New York marks a year of pandemic sorrow, honors victims

With somber words and music set against a backdrop of images of New Yorkers taken by the COVID-19 pandemic, the city on Sunday marked a year since they learned of the state's first fatalities from COVID-19, a fearful moment of reckoning that sent officials rushing to close businesses and schools.

The elaborate evening ceremony on the Brooklyn waterfront paid tribute to the approximately 30,000 city residents killed by the coronavirus since March 2020. The event began with a performance by the New York Philharmonic and included remarks by faith leaders and poetry from the city’s youth poet laureate.

Throughout the ceremony, images of New Yorkers lost to the pandemic were projected onto the Brooklyn Bridge in the background.

"We come here today to remember the many, some of whom we never met, all of whom we must never forget," Rabbi Joseph Potasnik, executive vice president of the New York Board of Rabbis, said.

Carolina Juarez Hernandez, whose father died from COVID-19 last April, remembered a man who came to New York from Mexico in search of a better life and found work as a welder, and became a big New York Yankees and New York Giants fan "because he loved New York so much."

Similar to the experiences of so many in New York and elsewhere, Juarez Hernandez was unable to see her father as he lay dying. She recalled the moment he was taken to a restricted area of the hospital.

"I didn't think to hug him goodbye," she said. "So I said, 'I’ll talk to you later.’ To this day I regret not giving him that hug. Because I never got to see him in person again."

A visibly emotional Mayor Bill de Blasio called the total number of lives lost in the city "a number we can barely imagine," and noted it represented more than the city lost in World War II, Vietnam, Sept. 11 and Superstorm Sandy combined.

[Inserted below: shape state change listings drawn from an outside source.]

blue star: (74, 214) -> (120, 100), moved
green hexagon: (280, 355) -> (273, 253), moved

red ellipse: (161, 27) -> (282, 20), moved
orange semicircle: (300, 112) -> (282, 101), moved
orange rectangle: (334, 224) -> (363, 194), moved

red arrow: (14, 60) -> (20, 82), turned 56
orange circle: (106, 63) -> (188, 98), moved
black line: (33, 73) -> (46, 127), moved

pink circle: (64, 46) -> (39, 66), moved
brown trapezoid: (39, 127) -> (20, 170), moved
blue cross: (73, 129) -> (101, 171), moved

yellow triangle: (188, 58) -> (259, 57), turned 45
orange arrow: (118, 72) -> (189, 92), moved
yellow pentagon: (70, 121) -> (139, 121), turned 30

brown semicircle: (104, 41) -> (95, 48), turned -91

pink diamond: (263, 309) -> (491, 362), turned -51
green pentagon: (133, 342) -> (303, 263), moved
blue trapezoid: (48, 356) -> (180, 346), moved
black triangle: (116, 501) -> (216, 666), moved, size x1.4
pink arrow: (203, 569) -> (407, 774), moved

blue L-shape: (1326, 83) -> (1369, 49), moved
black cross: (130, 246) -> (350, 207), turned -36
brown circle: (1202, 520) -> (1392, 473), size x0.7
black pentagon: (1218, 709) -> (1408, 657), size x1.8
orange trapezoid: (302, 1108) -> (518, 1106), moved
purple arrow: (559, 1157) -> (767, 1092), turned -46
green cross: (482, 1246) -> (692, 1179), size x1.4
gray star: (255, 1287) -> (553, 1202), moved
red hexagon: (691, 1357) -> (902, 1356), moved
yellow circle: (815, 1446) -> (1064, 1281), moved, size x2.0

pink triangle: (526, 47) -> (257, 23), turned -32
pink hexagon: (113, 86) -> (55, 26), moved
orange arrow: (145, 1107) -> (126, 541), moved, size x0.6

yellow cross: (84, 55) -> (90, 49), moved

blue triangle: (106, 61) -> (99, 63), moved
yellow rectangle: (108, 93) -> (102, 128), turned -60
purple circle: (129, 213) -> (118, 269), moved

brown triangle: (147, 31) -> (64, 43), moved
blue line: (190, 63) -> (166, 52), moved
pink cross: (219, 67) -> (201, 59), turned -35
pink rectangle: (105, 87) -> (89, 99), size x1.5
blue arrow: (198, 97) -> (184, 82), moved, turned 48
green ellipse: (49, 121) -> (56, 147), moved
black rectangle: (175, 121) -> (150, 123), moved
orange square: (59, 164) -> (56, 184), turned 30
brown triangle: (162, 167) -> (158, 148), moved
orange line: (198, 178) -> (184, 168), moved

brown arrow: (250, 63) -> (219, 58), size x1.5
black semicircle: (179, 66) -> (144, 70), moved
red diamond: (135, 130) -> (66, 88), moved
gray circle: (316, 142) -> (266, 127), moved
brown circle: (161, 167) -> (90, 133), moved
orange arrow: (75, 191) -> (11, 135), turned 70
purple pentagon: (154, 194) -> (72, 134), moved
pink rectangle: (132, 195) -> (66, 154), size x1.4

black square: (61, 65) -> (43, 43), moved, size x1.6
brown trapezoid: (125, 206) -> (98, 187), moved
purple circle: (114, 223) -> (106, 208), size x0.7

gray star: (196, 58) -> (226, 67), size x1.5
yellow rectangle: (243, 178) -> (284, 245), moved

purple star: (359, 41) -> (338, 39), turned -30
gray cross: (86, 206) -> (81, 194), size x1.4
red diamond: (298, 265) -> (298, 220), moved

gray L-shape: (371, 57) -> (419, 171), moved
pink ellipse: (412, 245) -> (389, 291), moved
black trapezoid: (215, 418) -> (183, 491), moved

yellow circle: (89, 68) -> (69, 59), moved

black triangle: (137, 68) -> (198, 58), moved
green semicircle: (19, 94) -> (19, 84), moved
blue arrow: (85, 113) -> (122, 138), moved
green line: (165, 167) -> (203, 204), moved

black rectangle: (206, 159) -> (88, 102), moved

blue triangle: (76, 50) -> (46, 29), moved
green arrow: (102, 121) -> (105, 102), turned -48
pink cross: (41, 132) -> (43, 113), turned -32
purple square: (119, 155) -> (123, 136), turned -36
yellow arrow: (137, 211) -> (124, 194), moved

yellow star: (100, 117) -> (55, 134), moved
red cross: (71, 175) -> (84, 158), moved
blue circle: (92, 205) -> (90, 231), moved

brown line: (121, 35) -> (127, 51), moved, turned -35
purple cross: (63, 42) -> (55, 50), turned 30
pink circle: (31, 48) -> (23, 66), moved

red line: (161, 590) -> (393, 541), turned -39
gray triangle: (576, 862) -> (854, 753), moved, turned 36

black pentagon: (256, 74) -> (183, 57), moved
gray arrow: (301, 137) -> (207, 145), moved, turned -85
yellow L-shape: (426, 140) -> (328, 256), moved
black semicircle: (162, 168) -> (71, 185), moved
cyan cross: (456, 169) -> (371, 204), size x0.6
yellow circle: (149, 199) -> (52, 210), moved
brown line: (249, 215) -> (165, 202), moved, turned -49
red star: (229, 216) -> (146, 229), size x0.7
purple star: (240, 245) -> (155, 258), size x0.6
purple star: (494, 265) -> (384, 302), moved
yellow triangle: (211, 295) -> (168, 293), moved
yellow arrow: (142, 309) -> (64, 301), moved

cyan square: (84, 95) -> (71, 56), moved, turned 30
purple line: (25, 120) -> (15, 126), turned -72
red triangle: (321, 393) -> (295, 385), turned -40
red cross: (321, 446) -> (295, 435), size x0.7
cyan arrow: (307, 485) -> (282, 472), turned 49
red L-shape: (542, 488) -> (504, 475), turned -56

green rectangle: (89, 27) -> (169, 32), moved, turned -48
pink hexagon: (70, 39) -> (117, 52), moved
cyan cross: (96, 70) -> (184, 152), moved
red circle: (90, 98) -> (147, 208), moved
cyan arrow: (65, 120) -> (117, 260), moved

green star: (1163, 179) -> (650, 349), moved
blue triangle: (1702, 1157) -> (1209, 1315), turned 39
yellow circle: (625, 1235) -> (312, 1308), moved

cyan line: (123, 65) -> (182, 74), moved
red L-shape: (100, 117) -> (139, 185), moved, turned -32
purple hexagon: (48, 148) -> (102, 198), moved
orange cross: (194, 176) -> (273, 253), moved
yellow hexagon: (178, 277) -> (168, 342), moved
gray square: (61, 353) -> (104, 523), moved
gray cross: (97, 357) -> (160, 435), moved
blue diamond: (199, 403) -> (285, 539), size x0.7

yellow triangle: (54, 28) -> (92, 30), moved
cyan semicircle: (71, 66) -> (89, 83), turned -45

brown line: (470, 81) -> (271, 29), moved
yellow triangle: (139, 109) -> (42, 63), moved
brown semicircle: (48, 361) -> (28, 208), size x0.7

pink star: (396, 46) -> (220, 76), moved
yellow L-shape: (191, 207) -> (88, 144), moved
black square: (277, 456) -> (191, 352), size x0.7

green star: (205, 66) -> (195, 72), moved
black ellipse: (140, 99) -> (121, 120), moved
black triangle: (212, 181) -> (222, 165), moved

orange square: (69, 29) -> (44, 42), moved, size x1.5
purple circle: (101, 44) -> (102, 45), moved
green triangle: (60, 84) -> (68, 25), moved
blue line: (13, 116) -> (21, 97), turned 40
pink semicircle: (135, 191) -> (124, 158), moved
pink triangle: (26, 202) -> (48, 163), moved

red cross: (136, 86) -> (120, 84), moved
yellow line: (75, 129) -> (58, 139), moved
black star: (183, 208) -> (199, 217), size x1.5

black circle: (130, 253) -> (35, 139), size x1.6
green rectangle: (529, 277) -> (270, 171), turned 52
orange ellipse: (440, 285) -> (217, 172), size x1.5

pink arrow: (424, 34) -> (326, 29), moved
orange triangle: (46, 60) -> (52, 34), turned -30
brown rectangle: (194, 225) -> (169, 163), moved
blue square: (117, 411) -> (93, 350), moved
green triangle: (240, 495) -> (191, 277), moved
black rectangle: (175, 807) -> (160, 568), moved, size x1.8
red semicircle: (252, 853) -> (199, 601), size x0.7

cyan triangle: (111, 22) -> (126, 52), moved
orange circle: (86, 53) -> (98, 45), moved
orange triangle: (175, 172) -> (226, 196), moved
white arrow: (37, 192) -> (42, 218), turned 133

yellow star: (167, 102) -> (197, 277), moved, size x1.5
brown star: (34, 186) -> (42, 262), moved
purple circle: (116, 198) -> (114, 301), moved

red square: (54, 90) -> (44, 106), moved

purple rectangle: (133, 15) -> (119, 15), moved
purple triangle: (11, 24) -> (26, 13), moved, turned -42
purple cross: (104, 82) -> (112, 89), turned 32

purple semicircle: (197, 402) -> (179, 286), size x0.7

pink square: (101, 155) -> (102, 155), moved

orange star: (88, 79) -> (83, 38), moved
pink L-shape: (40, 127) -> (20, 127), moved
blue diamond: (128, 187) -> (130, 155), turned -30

As devastating as the losses have been, he added, "everyone we've lost, what they did, goes on. What they contributed, what they created, the love they gave, goes on."

For many, those first fatalities brought home the reality that the pandemic was no longer some distant threat.

Scientists now believe the virus had been circulating silently in the New York City metropolitan area for weeks before officials announced the city's first positive test March 2.

The first death in the city happened March 11, though officials wouldn't learn of it until later. Broadway theaters and other large entertainment venues were ordered shut March 12. The mayor ordered schools closed March 15. Bars and restaurants followed. Schools shut statewide a few days later. On March 20, Gov. Andrew Cuomo announced he was barring gatherings of any size, for any reason, anywhere in the state.

During a 10-day stretch in April, New York City averaged 750 deaths per day.

The lockdowns and strict compliance with social distancing rules worked. By late spring, fatalities had plummeted and the region enjoyed some of the nation's lowest infection rates until a resurgence in the fall.

The death toll in the broader New York City metropolitan area, including its suburbs in Connecticut and New Jersey, now stands at more than 65,000, according to Johns Hopkins University.